Remaking Music for the Masses
Published By Justin on April 12th, 2007
Filed under marketing, tv ads, music, herd instinct

A few posts ago I mentioned how much I hate hearing my favorite music used in commercials. However, I think I’ve found a compromise – remakes! The commercial gets their song, and the listener keeps the original untarnished in his mind.

One of my favorite new (well, newish) bands is The Knife (links to original song, remade for ad) – very original sound, haunting vocals, great use of electronic elements to create some beautiful, chilling stuff. So you’re an ad guy – you really love this song, but it’s just not palatable for prime time. What to do? Give it to an acoustic guitarist so he can turn it into a James Blunt B-side! Have a look at this ad for a Sony Hi-Def television – you can barely recognize the song, so profoundly has the soul and innovation been sucked out of it. But, people that can afford hi-def TVs like to “scrapbook” and listen to pretty guitars, not tweaked out Swedish electronica. The boring, talentless version is waaay more appropriate for the ad than the original.

Win, win!

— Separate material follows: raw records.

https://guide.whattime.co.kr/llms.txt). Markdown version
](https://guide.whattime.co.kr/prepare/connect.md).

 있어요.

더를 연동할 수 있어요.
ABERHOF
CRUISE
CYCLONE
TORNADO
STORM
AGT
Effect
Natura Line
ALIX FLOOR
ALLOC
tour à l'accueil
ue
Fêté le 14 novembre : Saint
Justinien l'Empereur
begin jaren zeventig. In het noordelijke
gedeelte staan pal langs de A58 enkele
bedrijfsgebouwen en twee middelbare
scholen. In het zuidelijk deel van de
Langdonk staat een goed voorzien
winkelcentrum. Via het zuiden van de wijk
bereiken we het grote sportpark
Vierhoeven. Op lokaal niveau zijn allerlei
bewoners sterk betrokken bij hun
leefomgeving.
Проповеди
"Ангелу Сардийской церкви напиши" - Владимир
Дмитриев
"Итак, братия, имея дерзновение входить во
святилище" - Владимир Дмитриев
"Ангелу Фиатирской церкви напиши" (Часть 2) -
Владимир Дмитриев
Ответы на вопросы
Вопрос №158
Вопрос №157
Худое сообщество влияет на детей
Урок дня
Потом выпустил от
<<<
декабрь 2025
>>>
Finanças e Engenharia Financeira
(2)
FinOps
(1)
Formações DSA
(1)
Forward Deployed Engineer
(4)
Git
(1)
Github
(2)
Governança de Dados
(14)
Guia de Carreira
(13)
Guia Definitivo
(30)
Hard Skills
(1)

And the “avant garde” artists themselves will be more willing to do a deal if they know their work will be butchered into something unrecognizable to their fans. Don’t take my word for it:

The Knife wrote Heartbeats, the song covered to achey-breaky affect by fellow Swede José Gonzales in the Sony Bravia ‘bouncing balls’ commercial. Yes, say The Knife, they had to think hard about allowing their music to be used to sell stuff. ‘It’s the first time we’ve said to yes to a thing like that,’ says Karin. ‘The only reason we thought it was OK was it wasn’t us performing.